- PAGE:
________________________________________
Figure 1 helps to recognize the main differences between the technologies studied in terms of performance and energy sources. Although HTHPs consume more electrical power than AHTs, they also require less waste heat and do not need to dissipate heat to the ambient. AHTs present the main advantage of consuming a very small amount of electricity. SHIP systems are not self-sufficient since there is practically no useful heat that can be produced in days with minimal direct normal irradiation. Thermal energy storage is still to be proven from an economic point of view in this specific temperature range. Thus, SHIP systems require a backup, which, in this case, is a GB. Finally, EBs consume more electricity than HTHPs or AHTs, but they have the main advantage of their simplicity and relatively low Capital expenditures (CAPEX) compared to the HTHPs or AHTs.
Three potential waste heat recovery temperatures (Tsource,in) were considered: 60, 80, and 100 °C. Luberti et al. [38] recently estimated the waste heat availability in the European Union and pointed out that 60 °C is available in the food industry for grain milling, and 80 °C is available in the dairy pasteurization processes of the food industry. Waste heat temperatures of around 100 °C are scarcer [38] but can be found in sugar refining processes (95 °C) or in the canning of fruits or vegetables (120 °C). The exhaust gases in coal-fired power plants (128 °C) could also be potentially recovered to reach this waste heat temperature.
________________________________________
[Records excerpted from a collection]
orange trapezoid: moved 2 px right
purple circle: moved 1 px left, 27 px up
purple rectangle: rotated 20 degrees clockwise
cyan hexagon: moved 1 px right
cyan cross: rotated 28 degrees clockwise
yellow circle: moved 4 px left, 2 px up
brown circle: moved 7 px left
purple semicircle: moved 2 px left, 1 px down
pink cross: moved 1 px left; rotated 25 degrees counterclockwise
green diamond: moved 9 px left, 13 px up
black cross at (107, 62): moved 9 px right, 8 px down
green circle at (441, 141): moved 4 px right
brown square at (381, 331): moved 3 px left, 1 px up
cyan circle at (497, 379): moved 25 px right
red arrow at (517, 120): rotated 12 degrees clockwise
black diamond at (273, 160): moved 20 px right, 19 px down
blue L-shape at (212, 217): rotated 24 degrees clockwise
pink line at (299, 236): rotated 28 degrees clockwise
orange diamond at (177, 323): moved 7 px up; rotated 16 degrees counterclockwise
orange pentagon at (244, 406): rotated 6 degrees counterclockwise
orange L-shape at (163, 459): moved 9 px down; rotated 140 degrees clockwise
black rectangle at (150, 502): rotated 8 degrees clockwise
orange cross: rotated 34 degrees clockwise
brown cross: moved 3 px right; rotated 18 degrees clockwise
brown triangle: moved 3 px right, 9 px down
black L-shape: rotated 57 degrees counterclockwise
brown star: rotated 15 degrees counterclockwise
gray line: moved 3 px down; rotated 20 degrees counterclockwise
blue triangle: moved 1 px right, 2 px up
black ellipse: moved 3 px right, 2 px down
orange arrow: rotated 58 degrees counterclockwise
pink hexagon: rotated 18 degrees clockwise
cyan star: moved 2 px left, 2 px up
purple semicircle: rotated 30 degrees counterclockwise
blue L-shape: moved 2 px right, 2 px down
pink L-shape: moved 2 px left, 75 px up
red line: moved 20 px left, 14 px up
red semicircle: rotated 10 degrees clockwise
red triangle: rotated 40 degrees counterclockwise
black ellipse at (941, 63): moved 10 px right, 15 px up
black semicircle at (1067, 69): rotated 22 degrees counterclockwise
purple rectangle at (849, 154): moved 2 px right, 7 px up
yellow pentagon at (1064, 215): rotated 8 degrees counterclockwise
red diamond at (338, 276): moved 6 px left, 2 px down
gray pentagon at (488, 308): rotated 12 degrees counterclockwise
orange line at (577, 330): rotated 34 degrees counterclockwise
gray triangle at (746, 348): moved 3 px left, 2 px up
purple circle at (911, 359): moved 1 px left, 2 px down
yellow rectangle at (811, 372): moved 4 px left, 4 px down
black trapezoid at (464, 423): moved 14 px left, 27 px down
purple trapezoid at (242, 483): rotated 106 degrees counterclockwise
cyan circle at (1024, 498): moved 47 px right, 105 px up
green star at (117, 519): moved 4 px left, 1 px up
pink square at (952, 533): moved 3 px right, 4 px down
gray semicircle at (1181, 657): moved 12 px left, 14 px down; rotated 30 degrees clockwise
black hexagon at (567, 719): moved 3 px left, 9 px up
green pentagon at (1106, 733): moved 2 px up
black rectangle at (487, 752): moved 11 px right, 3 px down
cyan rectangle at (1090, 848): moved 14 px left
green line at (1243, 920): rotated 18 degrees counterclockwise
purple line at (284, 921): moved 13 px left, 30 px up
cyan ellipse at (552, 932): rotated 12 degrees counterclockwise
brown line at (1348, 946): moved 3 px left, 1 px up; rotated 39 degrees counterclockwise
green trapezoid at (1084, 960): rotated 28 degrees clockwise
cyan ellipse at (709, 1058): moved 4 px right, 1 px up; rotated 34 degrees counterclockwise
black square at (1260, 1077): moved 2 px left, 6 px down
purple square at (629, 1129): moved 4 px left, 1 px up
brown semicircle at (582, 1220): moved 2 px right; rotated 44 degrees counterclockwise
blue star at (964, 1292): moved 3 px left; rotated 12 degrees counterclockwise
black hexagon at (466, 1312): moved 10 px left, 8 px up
________________________________________
- PROBLEM STATEMENT:
Can you print the passage on industrial heat technologies word for word, starting with "Figure 1 helps" and going on through "HTHPs or AHTs."?

- EXERCISE RESULT:
Figure 1 helps to recognize the main differences between the technologies studied in terms of performance and energy sources. Although HTHPs consume more electrical power than AHTs, they also require less waste heat and do not need to dissipate heat to the ambient. AHTs present the main advantage of consuming a very small amount of electricity. SHIP systems are not self-sufficient since there is practically no useful heat that can be produced in days with minimal direct normal irradiation. Thermal energy storage is still to be proven from an economic point of view in this specific temperature range. Thus, SHIP systems require a backup, which, in this case, is a GB. Finally, EBs consume more electricity than HTHPs or AHTs, but they have the main advantage of their simplicity and relatively low Capital expenditures (CAPEX) compared to the HTHPs or AHTs.